Por el contrario sostuvo que “los elementos  incriminatorios no tienen la contundencia necesaria como para aseverar con el grado de certeza que el presente estadio procesal requiere que el resto de los aquí coimputados –Ignacio Zunino, Andrés Gerdo y Agustín Cañellas– hayan ejercido efectivamente violencia sobre la persona de Duarte ni de Verna. De igual manera no se ha podido acreditar que Tomás Zunino haya atacado a Verna, sino más bien surge que se concentró en la agresión a Duarte”.
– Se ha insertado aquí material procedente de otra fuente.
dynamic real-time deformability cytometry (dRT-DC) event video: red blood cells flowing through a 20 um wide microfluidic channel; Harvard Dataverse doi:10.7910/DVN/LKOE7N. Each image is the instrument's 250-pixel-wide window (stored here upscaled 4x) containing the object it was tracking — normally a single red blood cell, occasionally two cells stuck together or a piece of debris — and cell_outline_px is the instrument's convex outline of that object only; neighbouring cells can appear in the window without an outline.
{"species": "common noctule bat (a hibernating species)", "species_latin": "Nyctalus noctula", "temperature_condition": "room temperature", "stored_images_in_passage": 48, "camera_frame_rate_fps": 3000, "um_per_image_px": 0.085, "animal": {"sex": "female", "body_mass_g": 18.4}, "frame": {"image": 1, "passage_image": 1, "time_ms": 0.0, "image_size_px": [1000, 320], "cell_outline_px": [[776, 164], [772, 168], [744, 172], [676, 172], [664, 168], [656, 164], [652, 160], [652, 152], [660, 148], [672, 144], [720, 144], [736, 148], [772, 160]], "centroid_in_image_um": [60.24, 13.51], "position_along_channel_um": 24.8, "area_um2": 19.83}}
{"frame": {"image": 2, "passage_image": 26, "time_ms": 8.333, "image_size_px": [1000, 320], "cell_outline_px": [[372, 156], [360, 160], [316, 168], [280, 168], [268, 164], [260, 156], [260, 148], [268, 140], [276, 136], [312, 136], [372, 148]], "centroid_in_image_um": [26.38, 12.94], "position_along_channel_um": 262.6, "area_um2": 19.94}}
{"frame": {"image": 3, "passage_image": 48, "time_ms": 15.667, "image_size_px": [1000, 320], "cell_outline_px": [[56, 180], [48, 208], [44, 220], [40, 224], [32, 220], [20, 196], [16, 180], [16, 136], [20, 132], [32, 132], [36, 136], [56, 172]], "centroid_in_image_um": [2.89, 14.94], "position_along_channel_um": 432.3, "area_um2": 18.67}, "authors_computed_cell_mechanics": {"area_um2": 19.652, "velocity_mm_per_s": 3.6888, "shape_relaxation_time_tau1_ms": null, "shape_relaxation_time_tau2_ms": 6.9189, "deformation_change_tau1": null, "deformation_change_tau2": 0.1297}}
A esta misma cuestión, el doctor Caride dijo: “Los jueces coincidimos en que –en algún momento a lo largo del debate– tuvimos la impresión de que los cuatro acusados habían tomado parte en el hecho. Pero las características y requerimientos de los tipos penales que a la postre entendimos aplicables al caso, obligaron a reexaminar la prueba desde el riguroso tamiz que exigía evidencia de que cada uno de ellos hubiera ejercido violencia sobre las víctimas. En otras palabras, fueron varios los testigos que vieron al procesado Tomás Zunino pegándole a José Darío Duarte. Pero la alusiones a su hermano Ignacio Zunino y a los aquí coimputados Andrés Gerdo y Agustín Cañellas sólo los ubicaban genéricamente en el numeroso grupo de jóvenes allí presentes al momento de producirse las corridas y agresiones, pero sin atribución directa de haber aplicado algún puñetazo o patada a Duarte o a Verna”.

 

Condena

Respecto de Tomás Zunino, el Tribunal consideró que existían los atenuantes: su falta de antecedentes; el buen concepto del que goza y -en alguna medida- “el arrepentimiento que trasluce el pedido de perdón formulado a la familia de la víctima”.

Como agravantes consideró: la pluralidad de autores; el virtual estado de indefensión en que se encontraba la víctima, y no sólo por la intoxicación etílica, sino también porque Duarte ya había sido casi reducido en la pelea “mano a mano” y la total y completa ausencia de motivación para el ataque.

Es así como a  Tomás Zunino se lo consideró coautor de las ofensas traumáticas sufridas por la víctima. Pero dado “la profusa prueba de cargo que coincide en que sobre la humanidad del infortunado joven de Olavarría se descargaron numerosos golpes de puño y puntapiés (al decir de los testigos), no se ha podido determinar cuál de los 10 ó 15 agresores fue quien aplicó el golpe que desencadenó el resultado mortal, o si el edema y sangrado a nivel del tronco cerebral que condujo al óbito resultó de la sumatoria de diversos castigos”.

Es así como se consideró que el homicidio se caracteriza en la variante atenuada de “Homicidio cometido en el marco de una agresión”, resaltó en ello el doctor Morán que “por salvaje que nos resulte el accionar, no puede afirmarse que haya existido convergencia intencional ordenada a matar, sino el propósito repentino –tal vez por un exacerbado fanatismo localista– de sumarse cobardemente a una pelea que ya estaba casi definida”, añadiendo que “en el caso no se está en capacidad de determinar quién o quiénes fueron autores de las lesiones que tuvieron eficacia mortal”.